The thudding nature of UFC 147

Rich Franklin has the not-so-enviable task of fighting Wanderlei Silva in Brazil. Josh Hedges/Zuffa LLC/Getty Images

If we’re talking volume alone, this is the biggest fight weekend that ever labored so hard to raise an eyebrow.

And out of all the MMA going on this weekend -- Fedor Emelianenko versus Pedro Rizzo in St. Petersburg (good luck finding a feed) going on today, UFC on FX 4/the kick-off of Bellator season 7 on Friday -- only one card specifically requires your money. That would be UFC 147 in Belo Horizonte, Brazil.

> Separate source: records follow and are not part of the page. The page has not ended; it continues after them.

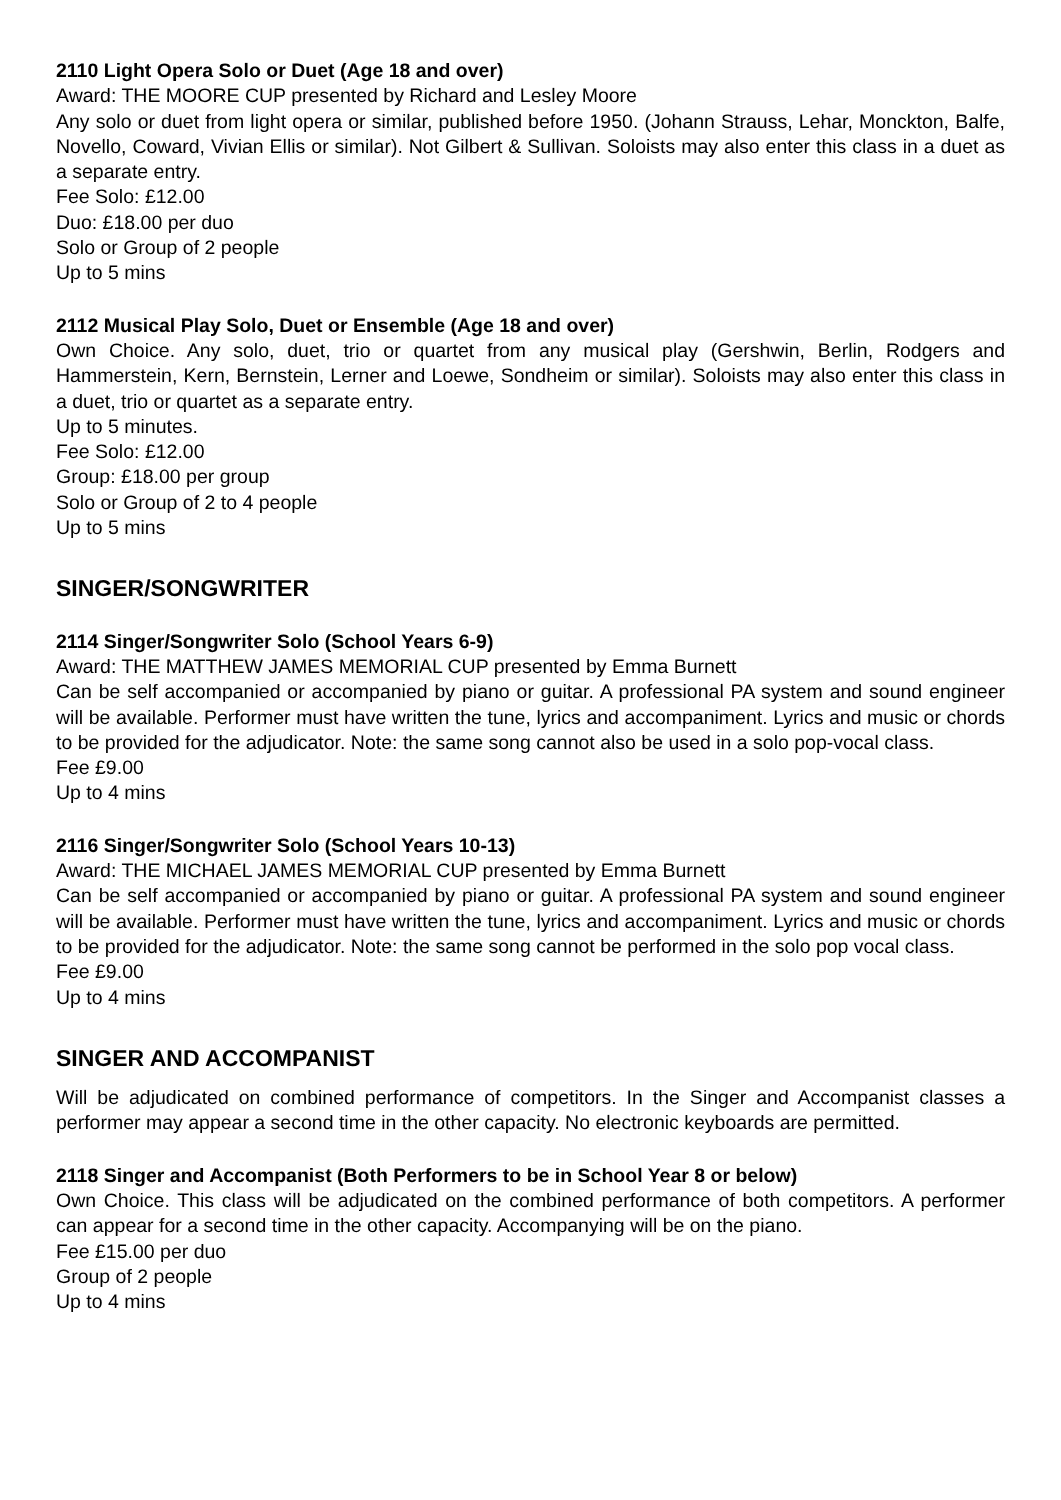2110 Light Opera Solo or Duet (Age 18 and over)
Award: THE MOORE CUP presented by Richard and Lesley Moore
Any solo or duet from light opera or similar, published before 1950. (Johann Strauss, Lehar, Monckton, Balfe, Novello, Coward, Vivian Ellis or similar). Not Gilbert & Sullivan. Soloists may also enter this class in a duet as a separate entry.
Fee Solo: £12.00
Duo: £18.00 per duo
Solo or Group of 2 people
Up to 5 mins
2112 Musical Play Solo, Duet or Ensemble (Age 18 and over)
Own Choice. Any solo, duet, trio or quartet from any musical play (Gershwin, Berlin, Rodgers and Hammerstein, Kern, Bernstein, Lerner and Loewe, Sondheim or similar). Soloists may also enter this class in a duet, trio or quartet as a separate entry.
Up to 5 minutes.
Fee Solo: £12.00
Group: £18.00 per group
Solo or Group of 2 to 4 people
Up to 5 mins
SINGER/SONGWRITER
2114 Singer/Songwriter Solo (School Years 6-9)
Award: THE MATTHEW JAMES MEMORIAL CUP presented by Emma Burnett
Can be self accompanied or accompanied by piano or guitar. A professional PA system and sound engineer will be available. Performer must have written the tune, lyrics and accompaniment. Lyrics and music or chords to be provided for the adjudicator. Note: the same song cannot also be used in a solo pop-vocal class.
Fee £9.00
Up to 4 mins
2116 Singer/Songwriter Solo (School Years 10-13)
Award: THE MICHAEL JAMES MEMORIAL CUP presented by Emma Burnett
Can be self accompanied or accompanied by piano or guitar. A professional PA system and sound engineer will be available. Performer must have written the tune, lyrics and accompaniment. Lyrics and music or chords to be provided for the adjudicator. Note: the same song cannot be performed in the solo pop vocal class.
Fee £9.00
Up to 4 mins
SINGER AND ACCOMPANIST
Will be adjudicated on combined performance of competitors. In the Singer and Accompanist classes a performer may appear a second time in the other capacity. No electronic keyboards are permitted.
2118 Singer and Accompanist (Both Performers to be in School Year 8 or below)
Own Choice. This class will be adjudicated on the combined performance of both competitors. A performer can appear for a second time in the other capacity. Accompanying will be on the piano.
Fee £15.00 per duo
Group of 2 people
Up to 4 mins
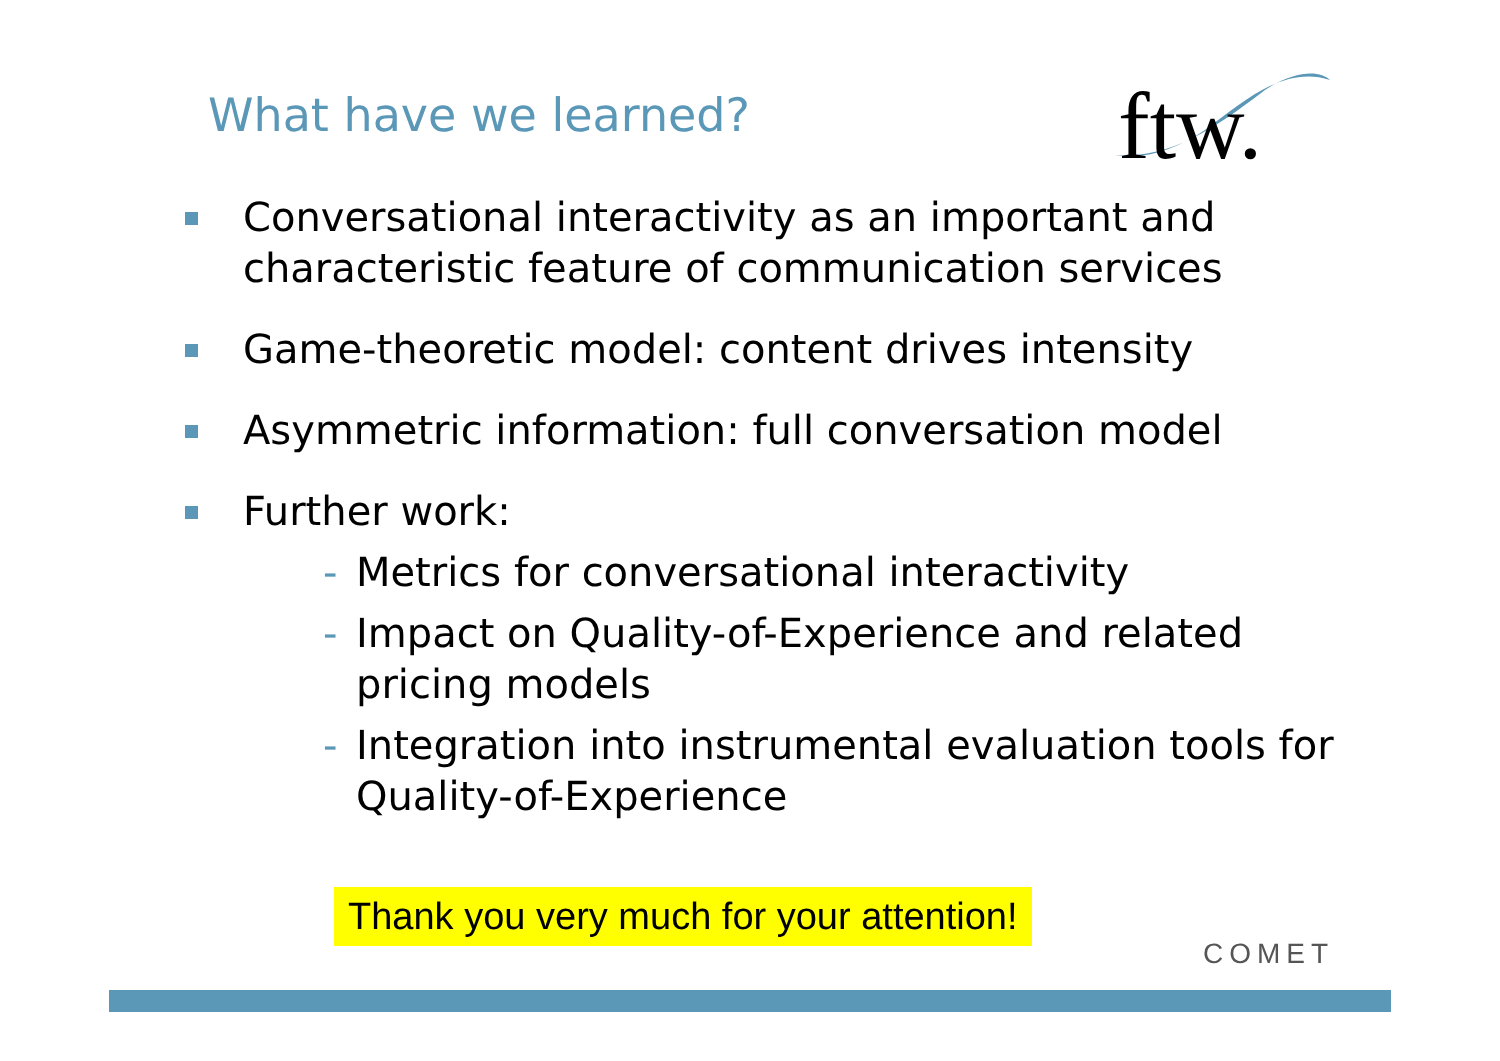What have we learned?
ftw.
Conversational interactivity as an important and characteristic feature of communication services
Game-theoretic model: content drives intensity
Asymmetric information: full conversation model
Further work:
- Metrics for conversational interactivity
- Impact on Quality-of-Experience and related pricing models
- Integration into instrumental evaluation tools for Quality-of-Experience
Thank you very much for your attention!
COMET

This is a pay-per-view card for North Americans, one of the "big numericals" we tend to revere on faith.

Only, this is one that, if the UFC were still using titles, should be called UFC 147: Twilight of the Idols.

Let’s face it -- only diehards and incorrigibles are going to purchase UFC 147, and those who are both (like the media). The main event is two guys who are as long out of contention as they are in the tooth. Rich Franklin against Wanderlei Silva: former champions with the wrong kind of intrigue in 2012. For the 37-year-old Franklin it’s “what’s left?” For the 34-year-old Silva, it’s something more dire. It’s “is he a knockout away from MMA extinction?”

If Silva’s chinny, the MMA world will be talking about it on Monday like a hunch finally realized. How’s that for fun -- we could be 48 hours away from cries of Wandy’s overdue retirement, both from fans and Dana White.

That’s not exactly the high point of drama and anticipation that you want from a PPV headliner.

Bottom line is, UFC 147 is a salvaged wreck that was once so gloriously thought to be Chael Sonnen against Anderson Silva II. It went from the most ambitious in design to the most forgettable on paper. UFC 147 was supposed to be held in an attendance-shattering, security-nightmare of a soccer stadium in Sao Paulo. Or, if not there, then in Rio at Joao Havelange Stadium with 60,000 partisans. All of that was a lot of fun to contemplate.

Now it’s being held inland at the Mineirinho Gymnasium, which sounds like a place you might go to attend a pep rally.

It morphed from Sonnen/Silva to Vitor Belfort against Silva, which would have still been a treat for Brazil until Belfort went down. Now it’s a TUF Brazil finale, with Mike Russow against Fabricio Werdum the second strongest beam in the scaffolding. And of course there’s Franklin, who hasn’t fought in 16 months and hasn’t fought well in two years, back when he used his only available hand -- his non-broken right -- to down Chuck Liddell.

And if there’s a glint at all to this, we’ve finally gotten around to it. Franklin felt gutted sending Liddell off into the twilight the way he did at UFC 115. He didn’t want to be the one to put the punctuation on Liddell’s career, but he did it anyway. Now he might be on the verge of doing that to a second early legend. Maybe Franklin is more than a company man. Maybe he’s the UFC’s hatchet man, where storied careers go to get finalized. Maybe he’s a one-man intervention, designed to punch sense into people.

Hey, for this one, we have to extrapolate our storylines.

Or just hope for an epic out-and-out brawl that warrants $50, one of those cards that pans out to be an out-of-the-blue fantastic. You know the ones -- the cards where Dana White reminds everyone afterward that only fools criticize what always looked like ore just under the surface.

Either way, none of this takes away from the free fights on FX on Friday for those who have the channel. Gray Maynard versus Clay Guida -- two guys near the top of their division and both in their prime -- is a great fight to get for free. If that’s not enough, there’s Bellator and Fedor, even if it’s just highlights and recaps from Russia or video streams from the nosebleeds.

There’s plenty of action this weekend. Some of it is free, some of it is hard to find, and some of it requires your disposable income.

And UFC 147 can't help itself from asking -- just how disposable is your income?